Oysa çoğulculuğun yönetimdeki görünümü, farklı kurumlar ve kurumlaşmalar olarak ortaya çıkar. Kişi yönetimine dayananın yönetimi ise tekçiliğe dayalıdır. Tek kişi, toplumsal farklılıkları kendisi için engel olarak gördüğü gibi, düzeni ve işleyişi çoğulculuğun ruhuna uygun olarak oluşturulmuş kurumları da kendine engel görür ve onları ya ortadan kaldırır ya da işlevsiz hale getirir; tahrip ederek işlevsiz kıldığı kurumların tüm işlevlerini kendinde toplar. Örneğin yasama kurumu olan meclsi devre dışı bırakır, ülkeyi Kanun Hükmündeki Kararnamelerle yönetmeye çalışır; yürütmeye el atıp kendi buyruklarını onlar üstünden yürürlüğe sokar. Yargı organlarının tarafsızlığını ve bağımsızlığını ortadan kaldırarak kendine göre dizayn eder; mahkemeleri kullanarak istediği kişileri tutuklatıp kurumları kapatır. Sendikalarla, derneklerle, STK’larla keyfince oynar. Eğitimi istediği gibi düzenler, hatta özerk olduğu ileri sürülen üniversiteleri bile aklına estiğince yönetir. İstediğini rektör olarak atar istemediğinin görevine son verir. Bu liste her alanda böyle uzayıp gider.

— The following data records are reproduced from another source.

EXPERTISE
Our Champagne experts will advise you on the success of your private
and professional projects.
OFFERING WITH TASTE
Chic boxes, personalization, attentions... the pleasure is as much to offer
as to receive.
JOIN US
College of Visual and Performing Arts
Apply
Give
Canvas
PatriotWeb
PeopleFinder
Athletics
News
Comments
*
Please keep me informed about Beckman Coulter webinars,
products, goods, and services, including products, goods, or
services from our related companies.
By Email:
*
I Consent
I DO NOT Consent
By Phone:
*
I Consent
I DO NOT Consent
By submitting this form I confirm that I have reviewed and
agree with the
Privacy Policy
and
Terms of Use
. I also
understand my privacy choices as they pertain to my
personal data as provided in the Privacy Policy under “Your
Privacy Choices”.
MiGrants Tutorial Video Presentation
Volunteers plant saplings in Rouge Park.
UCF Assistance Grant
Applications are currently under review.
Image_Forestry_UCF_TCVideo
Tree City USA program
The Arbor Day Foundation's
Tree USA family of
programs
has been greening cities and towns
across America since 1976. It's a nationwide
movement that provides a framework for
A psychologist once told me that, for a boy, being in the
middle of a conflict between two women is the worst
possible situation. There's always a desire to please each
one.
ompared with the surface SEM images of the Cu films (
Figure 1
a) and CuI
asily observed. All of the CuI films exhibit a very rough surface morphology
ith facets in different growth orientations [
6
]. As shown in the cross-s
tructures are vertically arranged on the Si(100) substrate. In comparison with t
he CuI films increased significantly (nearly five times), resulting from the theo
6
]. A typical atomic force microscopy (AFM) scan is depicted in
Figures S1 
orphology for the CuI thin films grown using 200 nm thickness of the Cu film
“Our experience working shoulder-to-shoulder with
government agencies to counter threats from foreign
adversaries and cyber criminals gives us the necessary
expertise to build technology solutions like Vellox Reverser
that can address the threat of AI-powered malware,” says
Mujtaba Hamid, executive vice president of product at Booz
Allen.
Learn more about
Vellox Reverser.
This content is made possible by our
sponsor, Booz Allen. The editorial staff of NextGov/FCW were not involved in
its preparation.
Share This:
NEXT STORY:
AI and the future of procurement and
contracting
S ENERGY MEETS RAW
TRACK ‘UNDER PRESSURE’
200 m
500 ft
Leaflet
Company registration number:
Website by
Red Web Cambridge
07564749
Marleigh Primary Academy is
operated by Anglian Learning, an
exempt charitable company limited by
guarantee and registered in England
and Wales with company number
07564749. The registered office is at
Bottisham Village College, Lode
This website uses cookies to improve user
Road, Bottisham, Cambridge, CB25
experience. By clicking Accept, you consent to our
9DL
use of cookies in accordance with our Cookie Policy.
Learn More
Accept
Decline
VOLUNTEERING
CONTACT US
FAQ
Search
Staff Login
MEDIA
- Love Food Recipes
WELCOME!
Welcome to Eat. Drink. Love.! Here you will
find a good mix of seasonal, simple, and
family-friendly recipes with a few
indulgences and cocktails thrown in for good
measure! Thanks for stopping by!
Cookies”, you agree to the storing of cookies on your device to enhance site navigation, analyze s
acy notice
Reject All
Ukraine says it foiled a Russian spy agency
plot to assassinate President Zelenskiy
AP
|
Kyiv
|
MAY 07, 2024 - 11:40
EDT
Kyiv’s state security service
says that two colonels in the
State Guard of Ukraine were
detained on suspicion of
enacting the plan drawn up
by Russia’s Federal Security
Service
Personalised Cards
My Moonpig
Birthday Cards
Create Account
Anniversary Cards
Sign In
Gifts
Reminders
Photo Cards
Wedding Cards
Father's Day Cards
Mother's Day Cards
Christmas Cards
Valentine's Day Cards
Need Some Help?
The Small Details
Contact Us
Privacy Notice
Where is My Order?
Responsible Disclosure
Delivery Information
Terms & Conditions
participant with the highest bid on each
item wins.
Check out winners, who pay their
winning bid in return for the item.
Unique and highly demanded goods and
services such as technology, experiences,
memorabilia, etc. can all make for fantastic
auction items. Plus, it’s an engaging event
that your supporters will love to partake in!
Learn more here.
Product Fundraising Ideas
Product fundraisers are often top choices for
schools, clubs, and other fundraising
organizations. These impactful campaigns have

Denilebilir ki; son çeyrek asırda küreselleşme büyük şirketleri semirtti, zenginlerin kazancını katladı, nüfusun büyük çoğunluğunu oluşturan yoksullar ise daha da yoksullaştı. Açlık sınırının altında kalanlar düne göre daha çoğaldı ve üstelik bunlar için bir şey yapılmadı; aç kitleler kaderleri ile baş başa bırakıldı. Onlar için kılını kıpırdatmayan küresel düzen çeyrek asırda sınırlarına dayandı Artık bu düzenin bu haliyle sürdürülebilir olmayacağını görmek için Trump gibi adamların damdan düşer gibi gelmesi beklendi.
Bir düzen nasıl böyle bir hale gelebilir? Başkan mı “tek kişilik yönetim” mi?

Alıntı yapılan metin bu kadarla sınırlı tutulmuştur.